▸ WHAT THE TASK ASKS
Every line in the data below from the one containing "The two sides" down to the one containing "A large merge", both included, must be retyped exactly; no other line is to appear.

▸ EXCERPTED DATA
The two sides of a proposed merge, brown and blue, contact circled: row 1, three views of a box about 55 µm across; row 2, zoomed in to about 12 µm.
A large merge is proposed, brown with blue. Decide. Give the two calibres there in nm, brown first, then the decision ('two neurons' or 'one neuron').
==
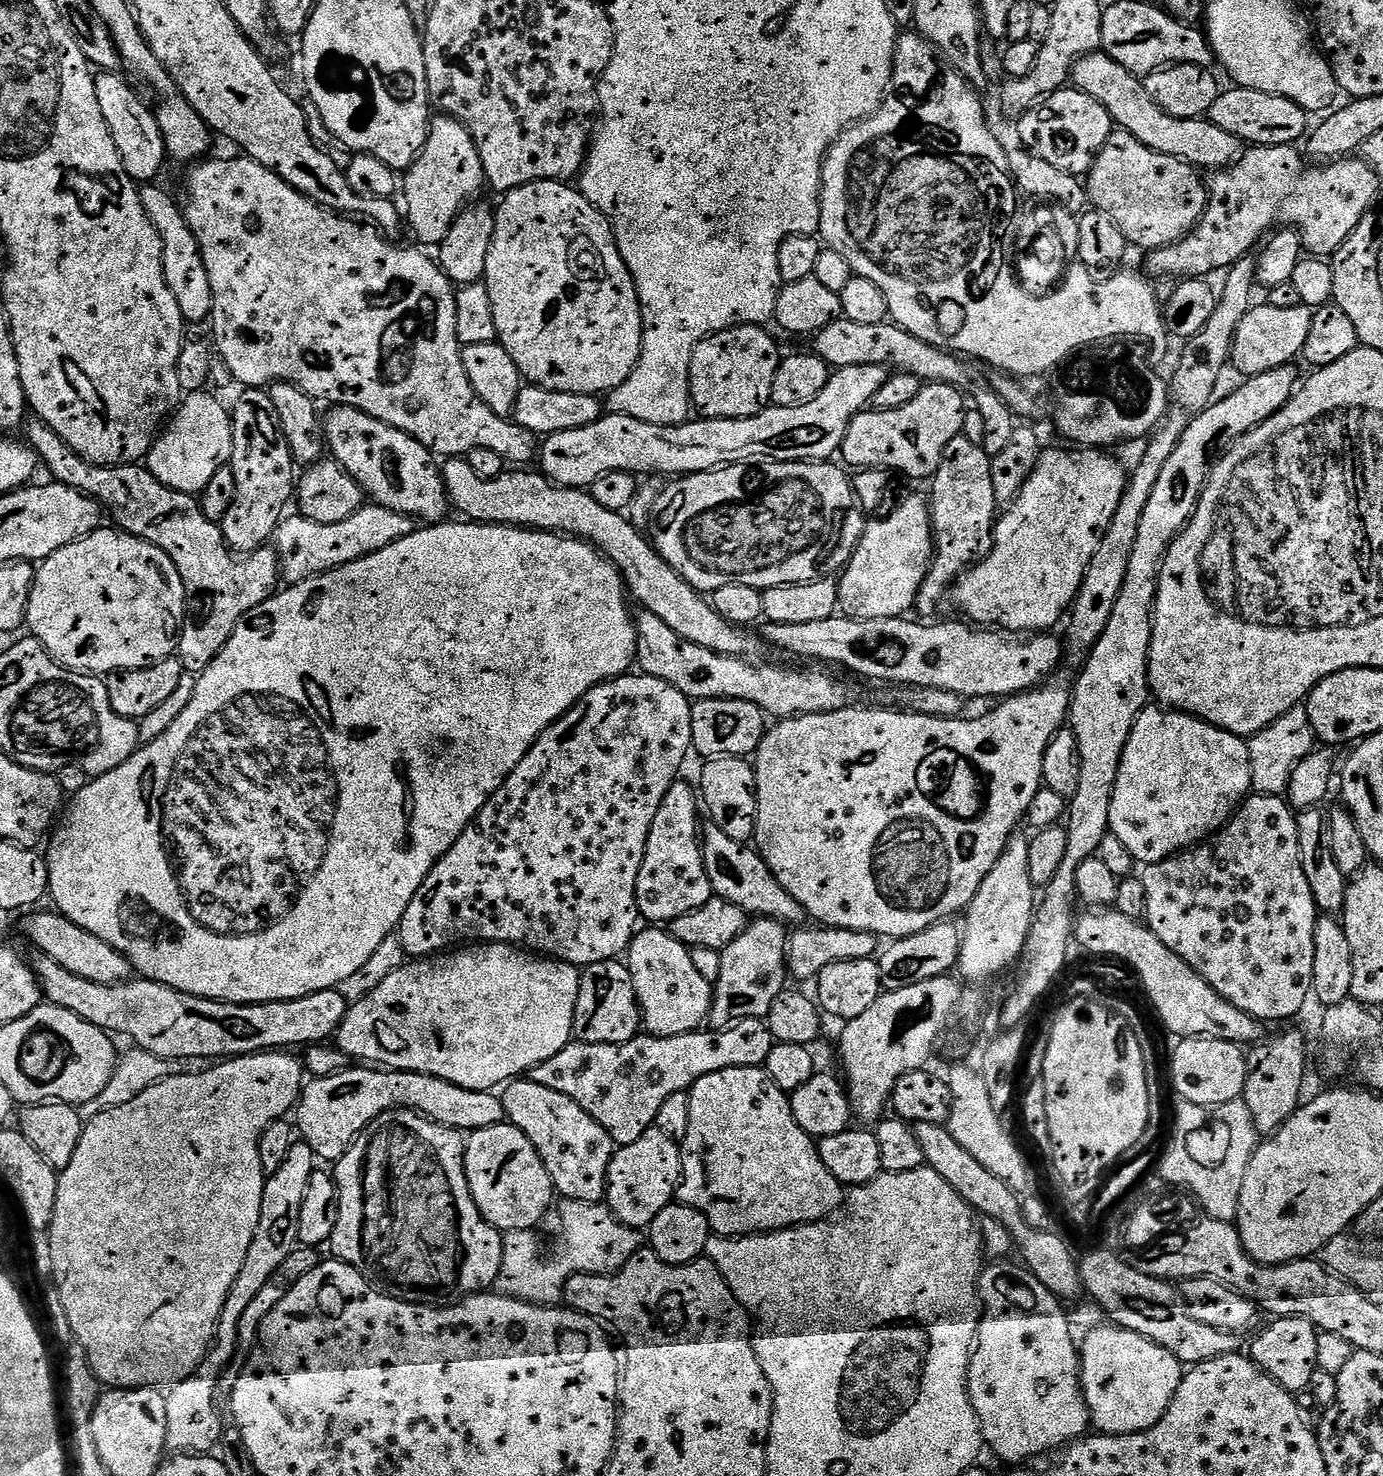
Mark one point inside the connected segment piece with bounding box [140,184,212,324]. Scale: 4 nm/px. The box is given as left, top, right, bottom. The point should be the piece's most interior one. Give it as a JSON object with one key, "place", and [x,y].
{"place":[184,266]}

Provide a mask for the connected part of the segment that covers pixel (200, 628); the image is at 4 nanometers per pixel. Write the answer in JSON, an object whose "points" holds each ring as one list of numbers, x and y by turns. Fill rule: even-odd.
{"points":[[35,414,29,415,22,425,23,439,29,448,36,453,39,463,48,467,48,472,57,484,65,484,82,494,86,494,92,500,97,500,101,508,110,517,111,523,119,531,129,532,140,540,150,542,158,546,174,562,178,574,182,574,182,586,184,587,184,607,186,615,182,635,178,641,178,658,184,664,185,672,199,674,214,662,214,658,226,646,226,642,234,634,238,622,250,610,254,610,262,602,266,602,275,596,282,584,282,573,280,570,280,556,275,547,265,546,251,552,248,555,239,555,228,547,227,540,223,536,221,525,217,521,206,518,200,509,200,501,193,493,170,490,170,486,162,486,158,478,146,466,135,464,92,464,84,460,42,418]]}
* * *
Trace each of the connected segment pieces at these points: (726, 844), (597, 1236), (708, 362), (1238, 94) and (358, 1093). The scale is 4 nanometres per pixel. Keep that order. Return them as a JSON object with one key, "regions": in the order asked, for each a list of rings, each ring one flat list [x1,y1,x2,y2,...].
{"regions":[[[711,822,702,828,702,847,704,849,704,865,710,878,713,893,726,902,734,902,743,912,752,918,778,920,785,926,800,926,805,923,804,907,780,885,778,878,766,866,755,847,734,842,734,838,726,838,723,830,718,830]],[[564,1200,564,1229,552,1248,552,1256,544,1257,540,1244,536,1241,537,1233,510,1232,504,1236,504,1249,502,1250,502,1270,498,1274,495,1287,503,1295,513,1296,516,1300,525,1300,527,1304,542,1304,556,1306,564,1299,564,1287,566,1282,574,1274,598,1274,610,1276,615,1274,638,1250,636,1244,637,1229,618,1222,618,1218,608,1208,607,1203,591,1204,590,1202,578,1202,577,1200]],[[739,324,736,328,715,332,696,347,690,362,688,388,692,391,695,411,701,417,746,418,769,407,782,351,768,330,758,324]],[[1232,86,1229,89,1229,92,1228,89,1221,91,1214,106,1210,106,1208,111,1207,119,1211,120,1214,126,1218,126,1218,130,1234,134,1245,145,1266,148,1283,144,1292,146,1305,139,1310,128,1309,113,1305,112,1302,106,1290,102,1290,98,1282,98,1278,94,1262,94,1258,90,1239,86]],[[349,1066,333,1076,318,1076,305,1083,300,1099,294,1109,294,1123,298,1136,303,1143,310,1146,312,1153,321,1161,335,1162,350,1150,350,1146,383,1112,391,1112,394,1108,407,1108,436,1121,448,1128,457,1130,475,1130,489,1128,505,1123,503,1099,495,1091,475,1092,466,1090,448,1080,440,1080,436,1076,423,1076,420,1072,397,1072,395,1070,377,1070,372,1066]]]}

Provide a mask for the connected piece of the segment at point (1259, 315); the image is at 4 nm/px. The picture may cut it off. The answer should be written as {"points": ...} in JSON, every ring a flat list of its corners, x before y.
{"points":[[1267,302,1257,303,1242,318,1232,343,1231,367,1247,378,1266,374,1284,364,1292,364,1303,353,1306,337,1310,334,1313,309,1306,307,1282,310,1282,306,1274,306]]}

▸ EXPECTED OUTPUT
The two sides of a proposed merge, brown and blue, contact circled: row 1, three views of a box about 55 µm across; row 2, zoomed in to about 12 µm.
A large merge is proposed, brown with blue. Decide. Give the two calibres there in nm, brown first, then the decision ('two neurons' or 'one neuron').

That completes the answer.